[The records — start]

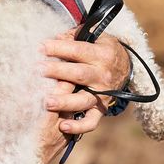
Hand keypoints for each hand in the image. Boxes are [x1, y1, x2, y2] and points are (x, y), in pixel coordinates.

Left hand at [37, 32, 129, 163]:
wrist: (125, 67)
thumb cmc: (102, 49)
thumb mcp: (95, 37)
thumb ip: (74, 36)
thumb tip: (52, 38)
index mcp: (102, 54)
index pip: (78, 50)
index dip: (59, 48)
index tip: (40, 47)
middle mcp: (103, 75)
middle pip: (79, 74)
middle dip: (57, 71)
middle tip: (37, 70)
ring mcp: (103, 94)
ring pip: (84, 100)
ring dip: (65, 102)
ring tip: (46, 102)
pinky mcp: (101, 109)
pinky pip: (91, 121)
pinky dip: (79, 126)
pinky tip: (63, 126)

[The records — finish]

[Your objective]:
Where a line of the entries contains the word "index", copy that line.

[Result]:
index mcp: (102, 54)
index pip: (78, 50)
index dip: (59, 48)
index tip: (40, 47)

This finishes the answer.